Henry meets Lucy's fisherman father Marlin (Blake Clark) and dimwit brother Doug (Sean Astin). They eventually start to trust Henry as someone who cares for Lucy, and he convinces them to try a new approach, allowing Lucy to watch a video every morning explaining her circumstance and then letting her live through a new but real present day. And every day Henry waits for Lucy to get over the shock and sadness and then proceeds to win her affection. But finding long-term happiness with someone who cannot build new memories will not be easy.

Sandler and Barrymore clicked in 1998's The Wedding Singer, and they do share a sweet chemistry and easy affinity.

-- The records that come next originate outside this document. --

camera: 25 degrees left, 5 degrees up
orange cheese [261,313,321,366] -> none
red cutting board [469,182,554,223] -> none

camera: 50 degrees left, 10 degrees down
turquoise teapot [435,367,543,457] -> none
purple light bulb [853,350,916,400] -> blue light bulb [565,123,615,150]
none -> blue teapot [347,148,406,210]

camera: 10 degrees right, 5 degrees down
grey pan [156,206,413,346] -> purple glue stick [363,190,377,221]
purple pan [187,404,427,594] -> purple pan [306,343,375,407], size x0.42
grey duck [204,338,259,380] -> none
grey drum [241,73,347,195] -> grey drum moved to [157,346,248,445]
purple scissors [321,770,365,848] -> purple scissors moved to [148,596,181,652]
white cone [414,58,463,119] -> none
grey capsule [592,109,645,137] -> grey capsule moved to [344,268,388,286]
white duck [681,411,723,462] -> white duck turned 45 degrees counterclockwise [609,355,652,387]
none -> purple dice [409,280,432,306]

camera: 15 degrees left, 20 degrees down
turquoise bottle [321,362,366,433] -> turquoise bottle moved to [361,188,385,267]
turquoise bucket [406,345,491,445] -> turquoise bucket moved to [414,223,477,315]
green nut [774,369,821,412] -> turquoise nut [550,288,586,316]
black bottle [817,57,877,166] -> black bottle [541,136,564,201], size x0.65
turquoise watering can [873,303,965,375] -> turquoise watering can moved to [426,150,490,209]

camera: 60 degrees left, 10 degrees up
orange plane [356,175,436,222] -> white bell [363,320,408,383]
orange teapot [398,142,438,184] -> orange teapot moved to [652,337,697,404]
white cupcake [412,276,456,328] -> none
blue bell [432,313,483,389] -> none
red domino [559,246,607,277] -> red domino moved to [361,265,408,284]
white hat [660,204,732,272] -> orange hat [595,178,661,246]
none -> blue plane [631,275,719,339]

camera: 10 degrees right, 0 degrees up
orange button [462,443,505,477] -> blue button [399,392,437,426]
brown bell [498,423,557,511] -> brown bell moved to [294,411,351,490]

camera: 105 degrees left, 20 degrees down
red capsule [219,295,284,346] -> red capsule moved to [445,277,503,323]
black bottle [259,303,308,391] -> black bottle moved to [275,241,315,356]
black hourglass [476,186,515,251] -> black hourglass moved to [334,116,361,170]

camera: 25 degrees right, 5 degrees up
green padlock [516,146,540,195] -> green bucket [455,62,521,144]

Her natural perkiness and his inexpressive confidence mix well at a comfortable rather than spark-inducing wattage, quite suitable for a romance that is more about building a relationship than the mindless pursuit of lust.

But unfortunately Sandler cannot help but populate too much of the film with low-brow humour to appeal to his core fan base. The numerous scenes with Rob Schneider as Henry's idiot friend, Sean Astin as Lucy's lisping and steroid-inhaling brother, and Lusia Strus as Henry's sexually ambiguous work colleague are as infantile as comedy gets, and appeal only to Sandler fans with a mental age of five and under. A large walrus and a small penguin also get plenty of screen time.

Although the best laugh does involve Barrymore, Schneider and a baseball bat, tellingly Barrymore barely appears in any of the scenes with the inelegant co-stars, as if Sandler was engineering two separate films at once, one full of shallow antics for the morons in the crowd, and another a romance for the couples. The many puerile moments both undermine the cuter romantic elements and reveal the shallowness of the available ideas. Stripped of the padding, 50 First Dates would barely find an hour's worth of material.

The parts of the film that do focus on the two central characters are merely adequate. Director Peter Segal nudges the back half of the story towards some modestly thoughtful scenes exploring how Lucy could be prodded to live in the present despite her condition. Barrymore is fine as the woman who has to re-learn about her life every morning, but Sandler brings little to the film apart from his stock lethargic persona. Neither character is provided with any sort of depth or backstory. Dan Aykroyd has a small role as Lucy's doctor, and Maya Rudolph appears in one scene.

50 First Dates holds some promise for a pleasant evening but turns out to be gawky, pimply and rather crude.